WHAT IS EXPECTED:
Your answer must consist of one number: how many lines in the records contain "middle".

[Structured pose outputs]
####################

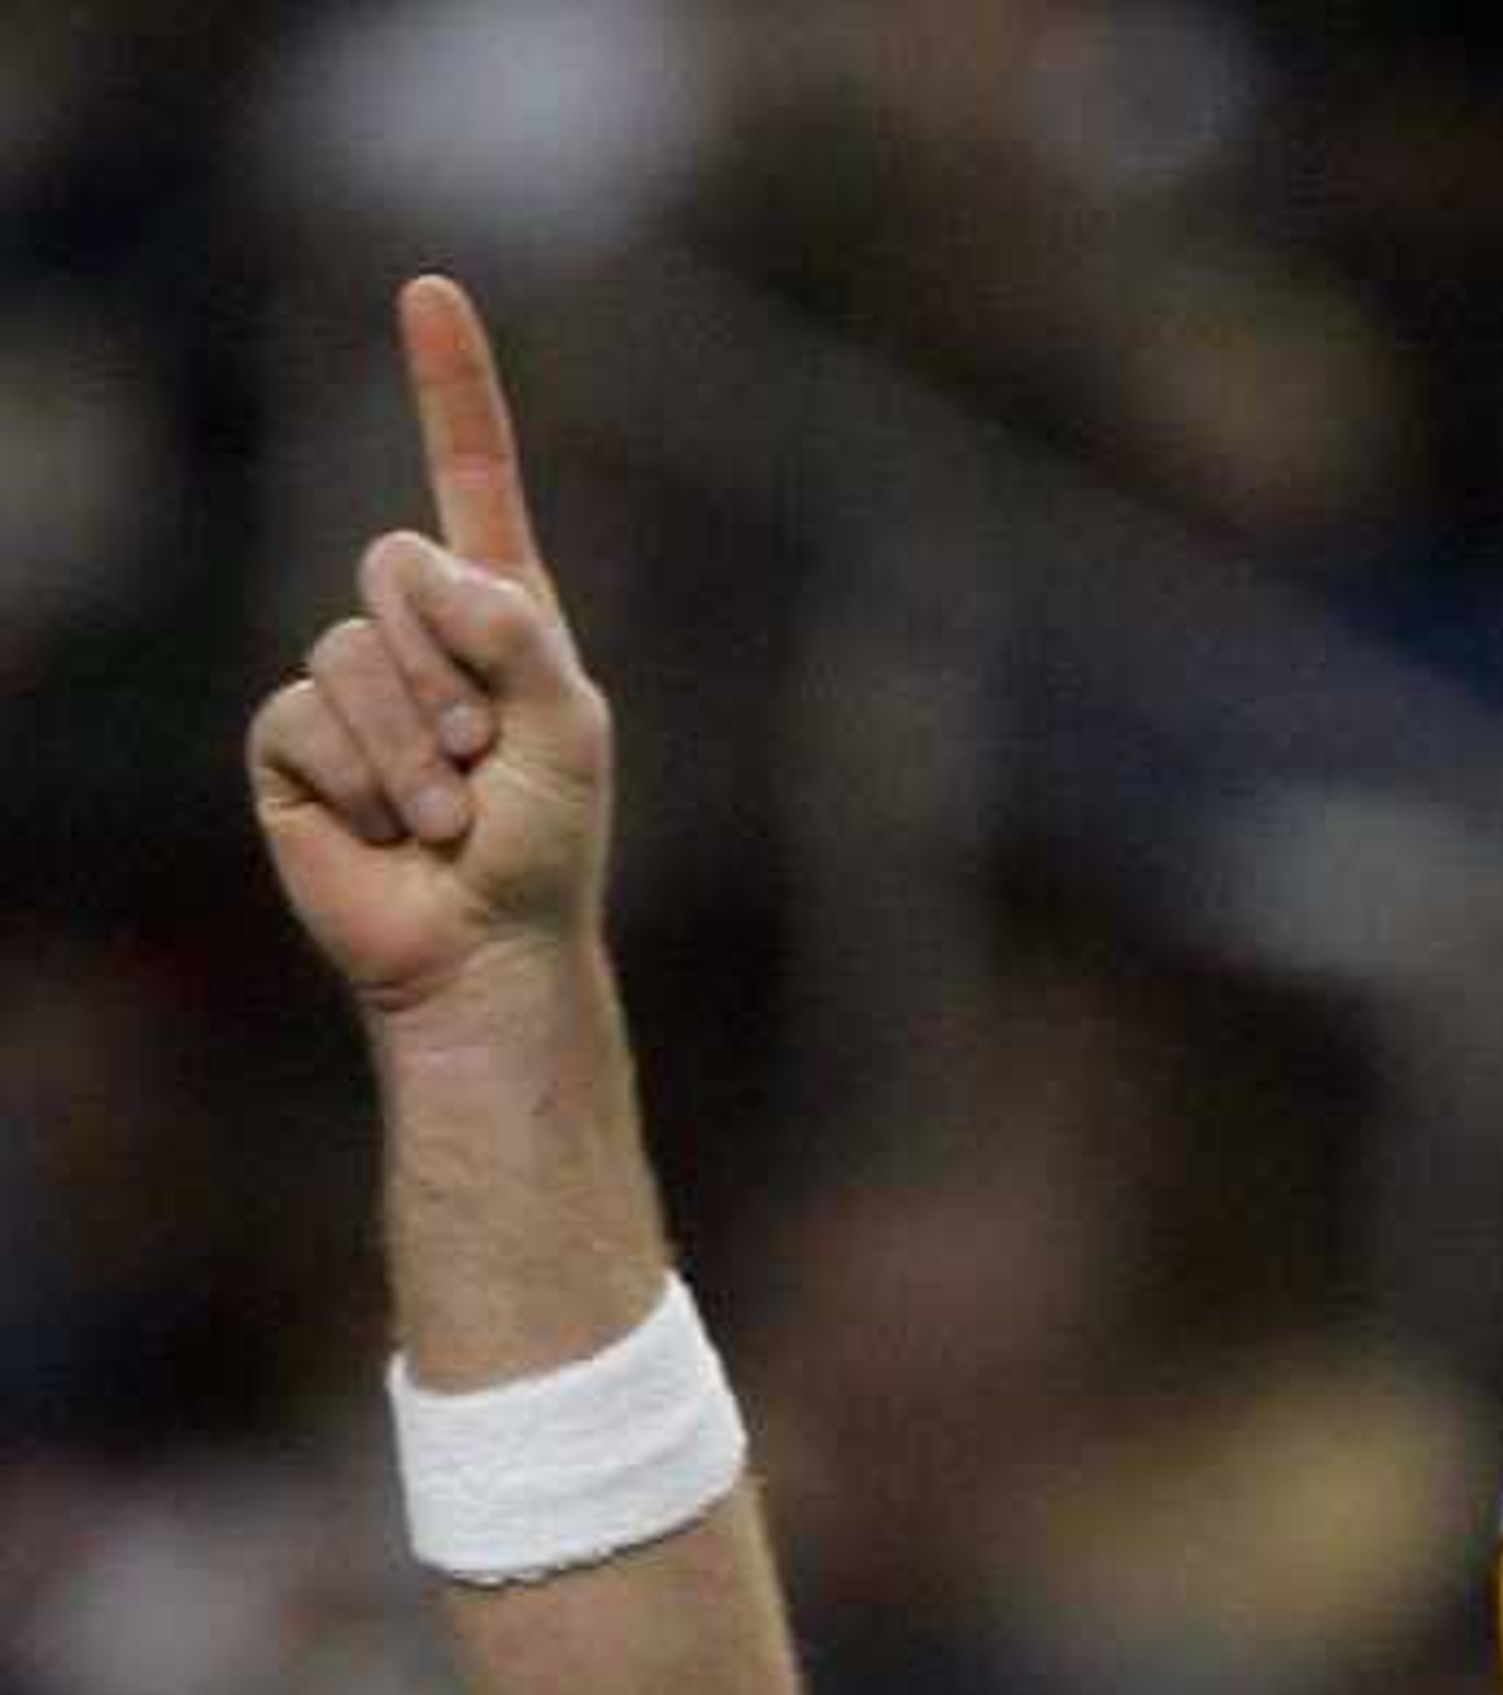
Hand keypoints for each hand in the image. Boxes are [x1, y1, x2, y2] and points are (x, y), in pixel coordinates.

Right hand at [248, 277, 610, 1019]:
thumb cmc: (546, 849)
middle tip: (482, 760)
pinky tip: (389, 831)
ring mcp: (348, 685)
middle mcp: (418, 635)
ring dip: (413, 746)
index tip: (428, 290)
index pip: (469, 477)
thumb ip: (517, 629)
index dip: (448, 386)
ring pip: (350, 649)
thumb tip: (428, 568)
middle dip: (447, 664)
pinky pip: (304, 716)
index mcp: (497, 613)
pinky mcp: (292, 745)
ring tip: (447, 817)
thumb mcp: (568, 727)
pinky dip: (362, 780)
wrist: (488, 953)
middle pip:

####################

SOLUTION TO THE PROBLEM:
4